Morando afirmou apenas ver "como natural a escolha de cada um por uma das opções de candidatos". "Nunca me escondi ou fiquei em cima do muro", completou.
O prefeito de São Bernardo não respondeu especificamente sobre suas intenções de ser candidato a vice ou de, futuramente, ocupar o cargo de governador.
Disse apenas querer "seguir contribuindo na vida pública" e afirmou que sua gestão devolveu "o orgulho aos nossos moradores, que estava enterrado, por abandono, desrespeito e ingerência de oito anos de gestão pública do PT".
Já Serra, ao comentar seus planos futuros, alfinetou Morando e Doria. "Imagino terminar meu mandato com avaliação boa, o que vem depois é consequência. O projeto político não pode ser pessoal, uma coisa só da vaidade", disse, afirmando que o rival local se apega mais à política do que à gestão.

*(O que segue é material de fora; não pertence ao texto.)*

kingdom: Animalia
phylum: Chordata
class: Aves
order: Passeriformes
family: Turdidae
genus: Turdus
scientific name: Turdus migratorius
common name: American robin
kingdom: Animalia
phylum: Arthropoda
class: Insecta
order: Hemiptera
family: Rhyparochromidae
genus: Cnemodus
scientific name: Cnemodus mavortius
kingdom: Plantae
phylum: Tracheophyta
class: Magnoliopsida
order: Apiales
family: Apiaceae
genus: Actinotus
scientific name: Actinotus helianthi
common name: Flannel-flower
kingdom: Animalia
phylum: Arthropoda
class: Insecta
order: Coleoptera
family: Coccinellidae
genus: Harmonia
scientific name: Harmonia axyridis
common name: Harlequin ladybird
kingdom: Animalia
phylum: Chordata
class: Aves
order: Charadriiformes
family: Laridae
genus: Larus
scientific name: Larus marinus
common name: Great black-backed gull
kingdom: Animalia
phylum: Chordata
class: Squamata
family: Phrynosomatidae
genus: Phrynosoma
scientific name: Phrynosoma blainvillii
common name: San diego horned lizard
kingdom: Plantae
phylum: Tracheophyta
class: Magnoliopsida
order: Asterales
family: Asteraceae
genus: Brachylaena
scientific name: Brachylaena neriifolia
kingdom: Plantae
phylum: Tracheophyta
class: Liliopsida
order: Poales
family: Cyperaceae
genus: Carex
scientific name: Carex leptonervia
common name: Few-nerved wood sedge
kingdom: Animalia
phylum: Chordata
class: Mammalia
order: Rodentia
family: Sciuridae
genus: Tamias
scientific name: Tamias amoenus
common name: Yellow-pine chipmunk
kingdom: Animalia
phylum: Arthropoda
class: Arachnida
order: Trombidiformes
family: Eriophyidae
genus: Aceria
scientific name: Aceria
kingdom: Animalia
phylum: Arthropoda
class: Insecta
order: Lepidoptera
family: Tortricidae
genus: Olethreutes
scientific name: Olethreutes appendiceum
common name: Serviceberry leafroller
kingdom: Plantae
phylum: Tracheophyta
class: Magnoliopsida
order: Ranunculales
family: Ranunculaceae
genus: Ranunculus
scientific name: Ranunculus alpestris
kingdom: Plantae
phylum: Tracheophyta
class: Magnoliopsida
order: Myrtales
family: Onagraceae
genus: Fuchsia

"Quero continuar na vida pública e dar minha contribuição, tem inúmeras alternativas: Congresso Nacional, Assembleia, no Governo do Estado. Mas é consequência de construção, não é uma imposição. Não pode ser um projeto 'eu desejo e vou fazer de tudo', acredito mais na linha pacificadora. Não tenho pretensão definida", completou.